• ASSIGNMENT: Without the pictures, set down the records below word for word.

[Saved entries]
= = = = =

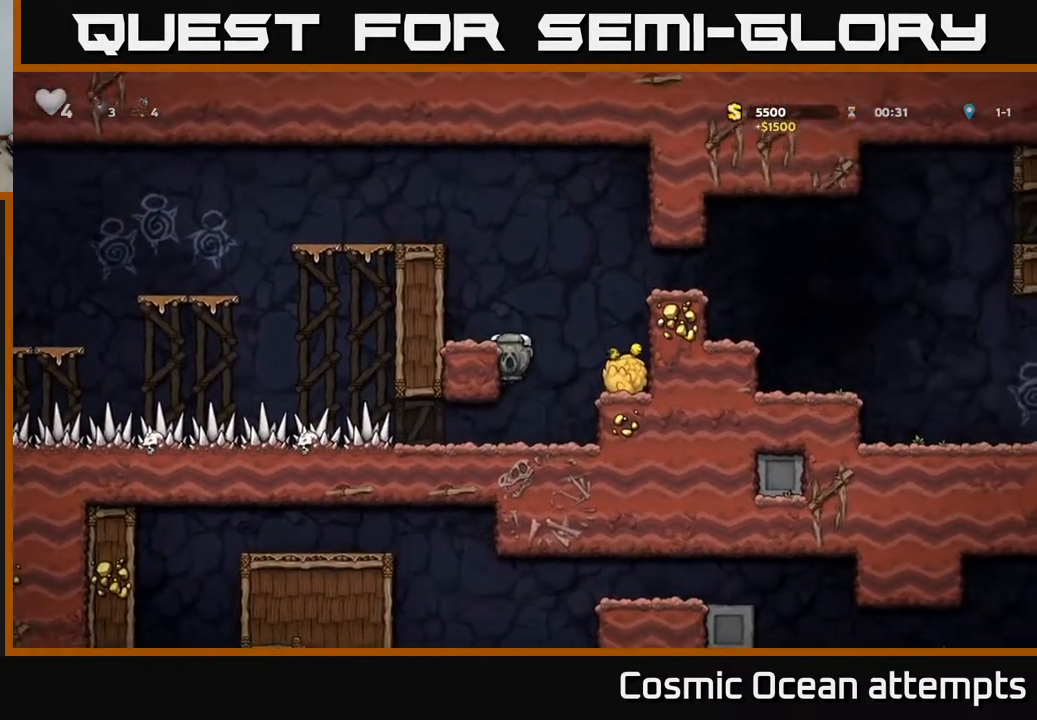
{"buttons": ["A", "DPAD_RIGHT"], "left_stick": "center", "right_stick": "center", "events": [[17, "A", "down"], [117, "A", "up"], [233, "DPAD_LEFT", "up"], [417, "DPAD_RIGHT", "down"], [500, "A", "down"]]}
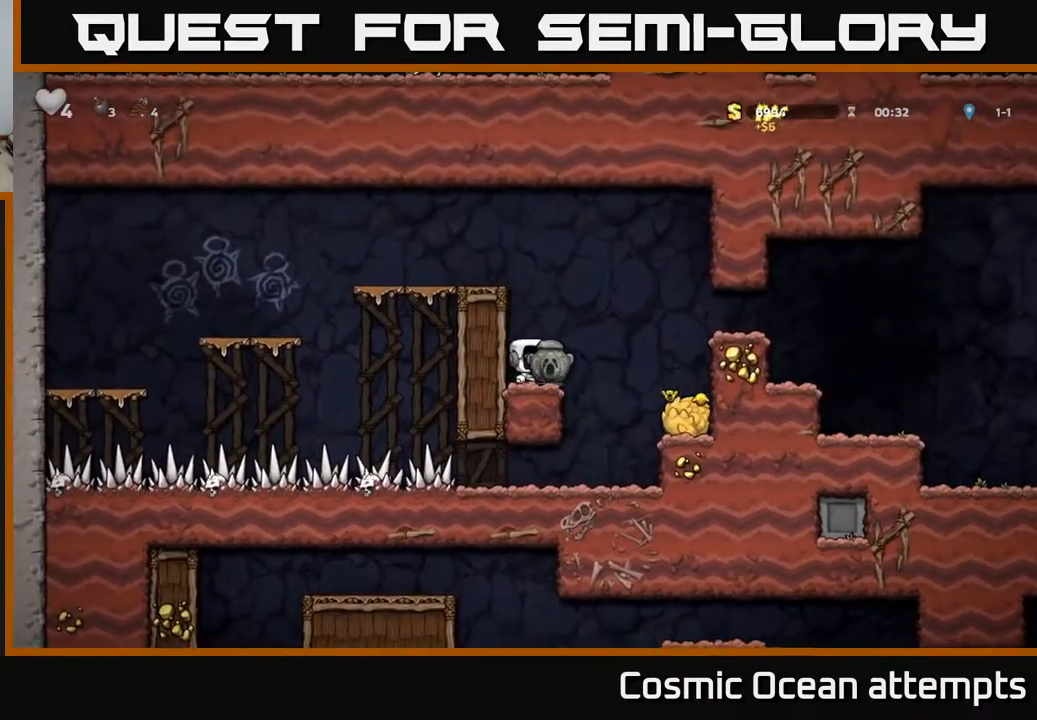
{"buttons": ["DPAD_RIGHT"], "left_stick": "center", "right_stick": "center", "events": [[250, "A", "up"]]}
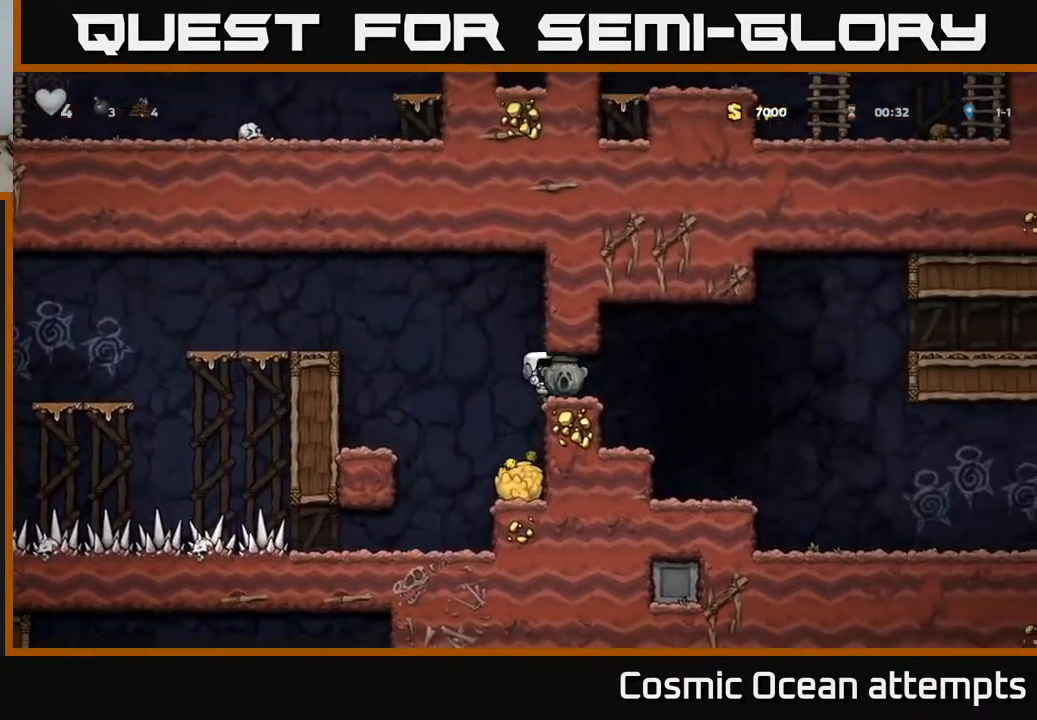
{"buttons": ["DPAD_RIGHT"], "left_stick": "center", "right_stick": "center", "events": []}
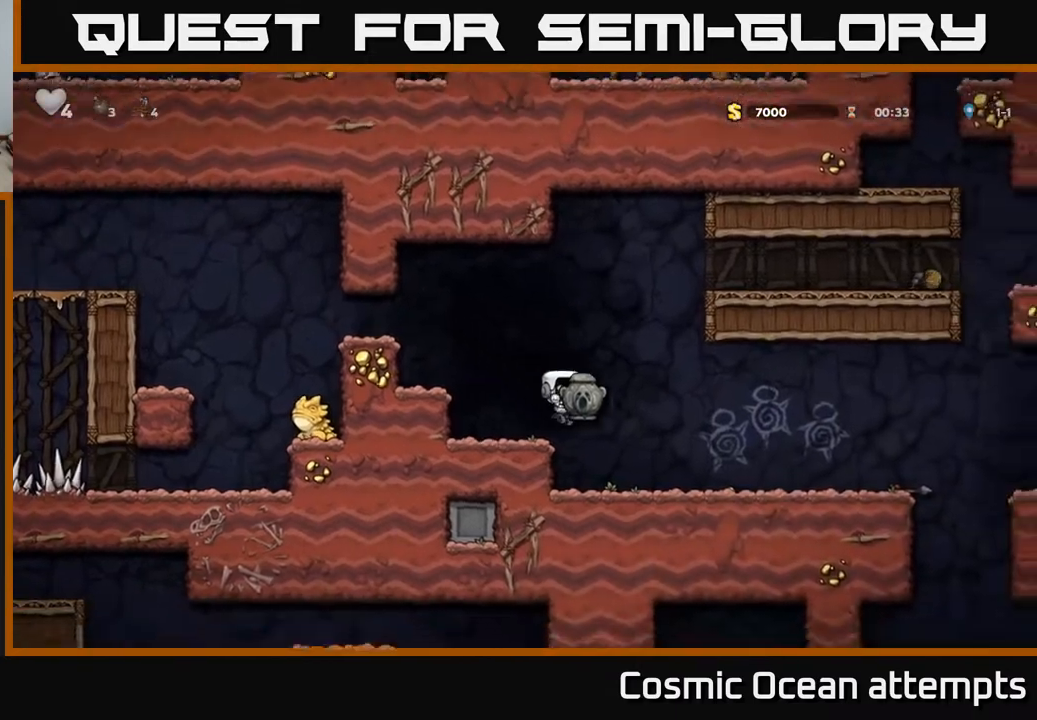
{"buttons": ["DPAD_RIGHT"], "left_stick": "center", "right_stick": "center", "events": []}
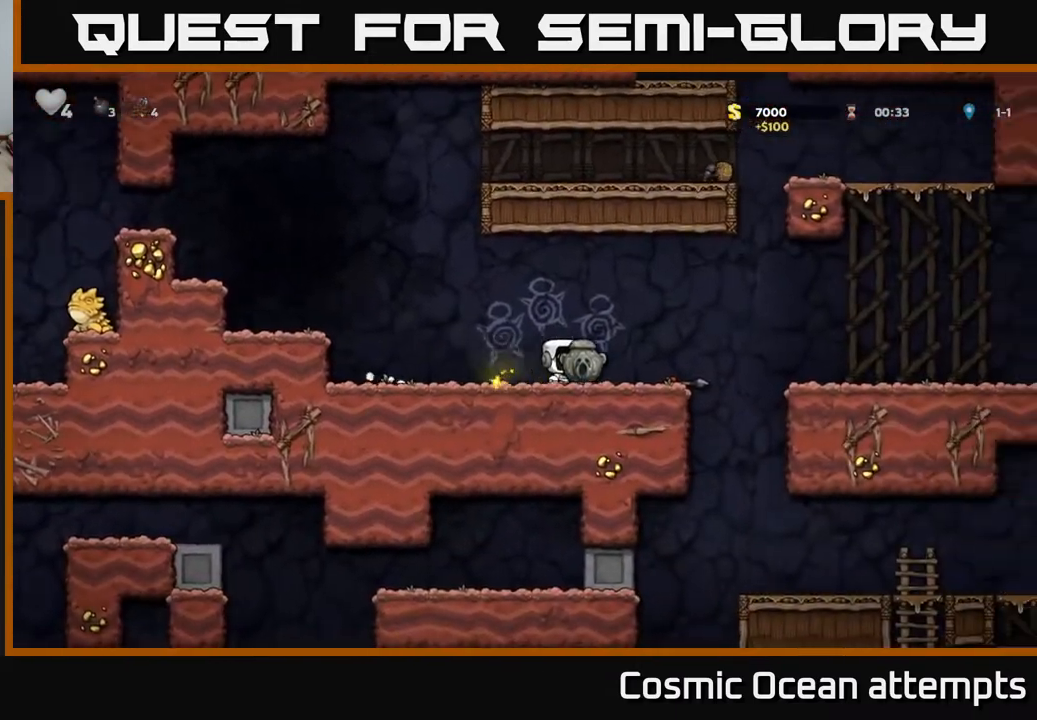
{"buttons": ["DPAD_RIGHT"], "left_stick": "center", "right_stick": "center", "events": [[267, "A", "down"], [350, "A", "up"]]}
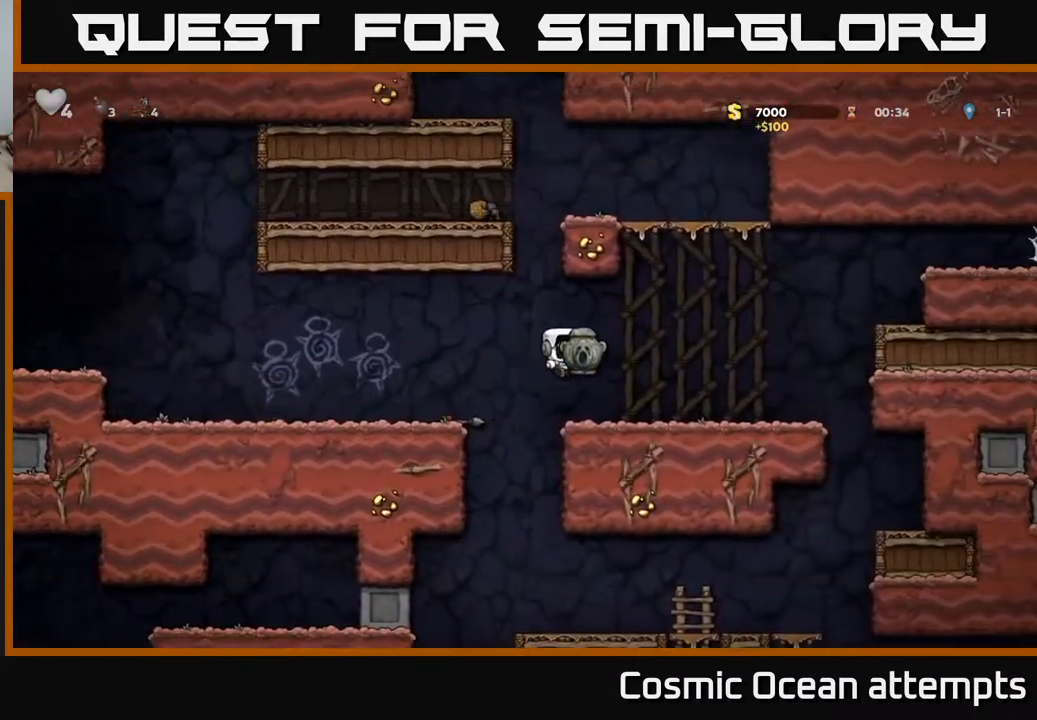
{"buttons": ["A", "DPAD_RIGHT"], "left_stick": "center", "right_stick": "center", "events": [[467, "A", "down"]]}
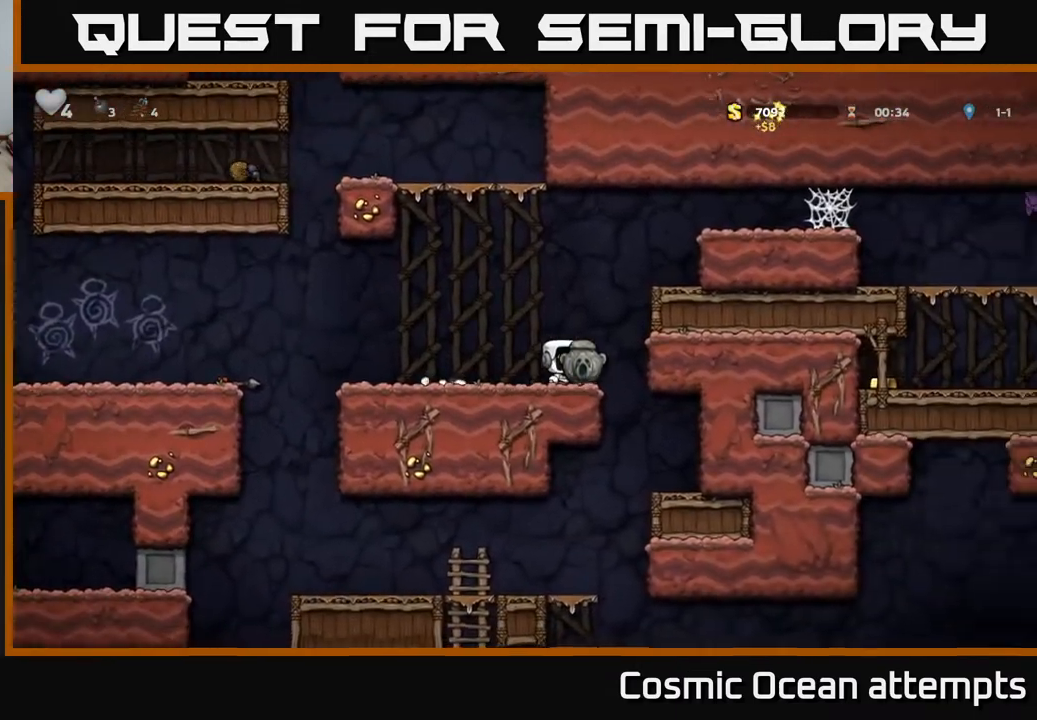
{"buttons": ["DPAD_RIGHT"], "left_stick": "center", "right_stick": "center", "events": [[117, "A", "up"], [283, "A", "down"], [433, "A", "up"]]}
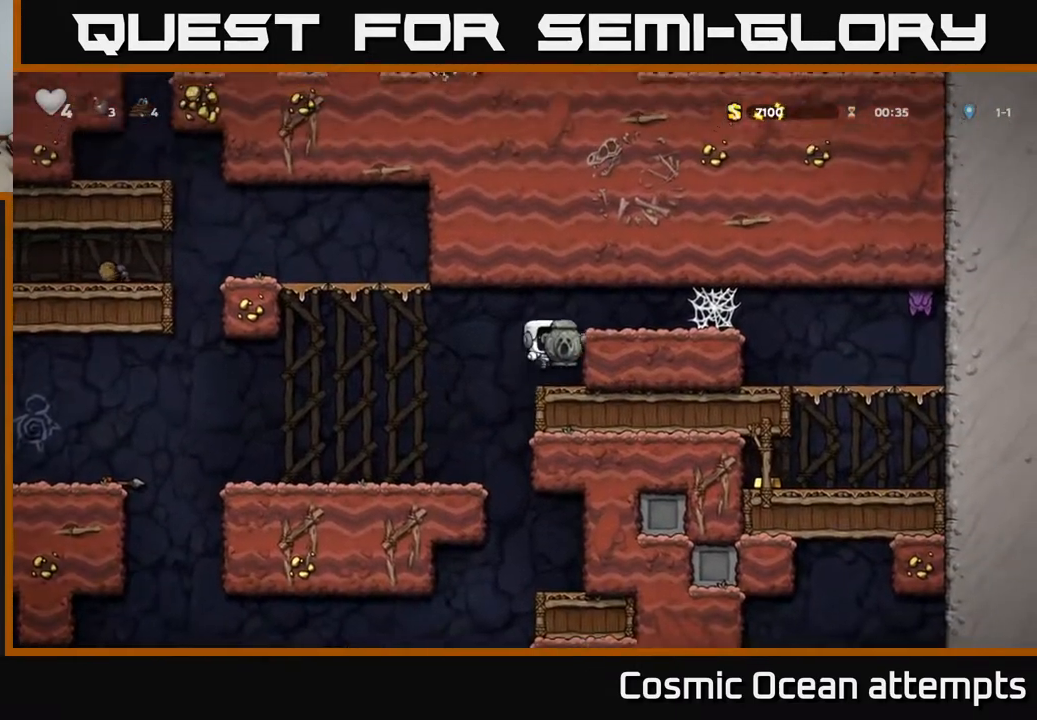
{"buttons": ["DPAD_DOWN"], "left_stick": "center", "right_stick": "center", "events": [[83, "A", "down"], [217, "A", "up"], [383, "DPAD_RIGHT", "up"], [467, "DPAD_DOWN", "down"]]}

= = = = =

• RESULT OF THE EXERCISE:
{"buttons": ["A", "DPAD_RIGHT"], "left_stick": "center", "right_stick": "center", "events": [[17, "A", "down"], [117, "A", "up"], [233, "DPAD_LEFT", "up"], [417, "DPAD_RIGHT", "down"], [500, "A", "down"]]}
{"buttons": ["DPAD_RIGHT"], "left_stick": "center", "right_stick": "center", "events": [[250, "A", "up"]]}
{"buttons": ["DPAD_RIGHT"], "left_stick": "center", "right_stick": "center", "events": []}
{"buttons": ["DPAD_RIGHT"], "left_stick": "center", "right_stick": "center", "events": []}
{"buttons": ["DPAD_RIGHT"], "left_stick": "center", "right_stick": "center", "events": [[267, "A", "down"], [350, "A", "up"]]}
{"buttons": ["A", "DPAD_RIGHT"], "left_stick": "center", "right_stick": "center", "events": [[467, "A", "down"]]}
{"buttons": ["DPAD_RIGHT"], "left_stick": "center", "right_stick": "center", "events": [[117, "A", "up"], [283, "A", "down"], [433, "A", "up"]]}
{"buttons": ["DPAD_DOWN"], "left_stick": "center", "right_stick": "center", "events": [[83, "A", "down"], [217, "A", "up"], [383, "DPAD_RIGHT", "up"], [467, "DPAD_DOWN", "down"]]}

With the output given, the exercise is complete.